6th Chairman of the Anti-Corruption Commission
- In office 10 March 2021 – 29 October 2024
- Appointed by: President of Bangladesh
- President: Mohammad Abdul Hamid Mohammed Shahabuddin
- Preceded by: Iqbal Mahmood
- Succeeded by: Mohammad Abdul Momen

Personal details
- Born: 18 August 1959 (age 67) Comilla District, East Pakistan (present day Bangladesh)
- Education: University of Dhaka
- Profession: Former Senior Secretary
- Website: www.acc.org.bd

= Mohammad Moinuddin Abdullah =

Bangladeshi civil servant and chairman of the Anti-Corruption Commission

Mohammad Moinuddin Abdullah is a Bangladeshi civil servant and former chairman of the Anti-Corruption Commission. During his term Anti-Corruption Commission officials raised complaints against the top management of the commission coming from Bangladesh Civil Service and operating under different rules from regular staff of the commission.

== Early life ==
Abdullah was born in 1959 in Comilla District, East Pakistan, Pakistan. He completed his undergraduate and masters in soil sciences from the University of Dhaka.

== Career ==
Abdullah joined the Bangladesh Civil Service in 1983 as an administration cadre. He first posting was as magistrate.

Abdullah had served as the assistant private secretary to the Chief Adviser of the caretaker government of Bangladesh, Fakhruddin Ahmed.

In May 2009, Abdullah was appointed director general of the Prime Minister's Office under Prime Minister Sheikh Hasina and served there till May 2010. Abdullah served as the divisional commissioner of Dhaka Division from 2010 to 2012. He was then appointed the Secretary at the Ministry of Industries.

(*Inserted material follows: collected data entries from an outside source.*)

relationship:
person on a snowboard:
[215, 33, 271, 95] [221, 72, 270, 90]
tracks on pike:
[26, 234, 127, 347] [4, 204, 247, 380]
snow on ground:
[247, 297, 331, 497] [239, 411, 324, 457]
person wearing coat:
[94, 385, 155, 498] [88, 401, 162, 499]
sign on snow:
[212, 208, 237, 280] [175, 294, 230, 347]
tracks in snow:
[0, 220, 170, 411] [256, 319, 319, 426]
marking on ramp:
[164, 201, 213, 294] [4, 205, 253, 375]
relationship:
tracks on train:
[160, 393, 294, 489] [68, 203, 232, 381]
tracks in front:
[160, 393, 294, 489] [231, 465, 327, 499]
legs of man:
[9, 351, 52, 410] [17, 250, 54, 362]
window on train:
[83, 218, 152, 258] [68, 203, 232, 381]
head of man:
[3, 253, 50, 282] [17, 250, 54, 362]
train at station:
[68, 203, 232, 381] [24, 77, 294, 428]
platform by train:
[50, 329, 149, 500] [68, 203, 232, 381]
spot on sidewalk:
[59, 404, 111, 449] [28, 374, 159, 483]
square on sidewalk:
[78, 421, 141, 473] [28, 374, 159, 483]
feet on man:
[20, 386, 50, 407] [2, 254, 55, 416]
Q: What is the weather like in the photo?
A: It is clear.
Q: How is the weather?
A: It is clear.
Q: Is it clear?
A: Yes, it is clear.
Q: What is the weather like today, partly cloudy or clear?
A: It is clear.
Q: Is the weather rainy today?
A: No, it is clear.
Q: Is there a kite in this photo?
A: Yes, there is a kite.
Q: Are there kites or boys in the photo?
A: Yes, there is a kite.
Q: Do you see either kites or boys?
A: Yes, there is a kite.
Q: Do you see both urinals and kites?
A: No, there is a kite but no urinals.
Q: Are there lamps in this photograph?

From 2014 to 2016, Abdullah was the secretary at the Ministry of Housing and Public Works.

From 2016 to 2018, Abdullah served as the senior secretary of the Ministry of Agriculture.

In July 2019, Abdullah was made the chairperson of Palli Karma Sahayak Foundation. He served in the Syndicate Board of Dhaka University of Engineering and Technology, Jahangirnagar University, and Jatiya Kabi Kazi Nazrul Islam University. He is a former general secretary of the Bangladesh Administrative Service Association.

Abdullah was appointed one of the commissioners and subsequently made the chairman of the Bangladesh Anti Commission on 3 March 2021 with the rank and status of a judge of the Appellate Division of the Supreme Court. He replaced Iqbal Mahmood as chairman.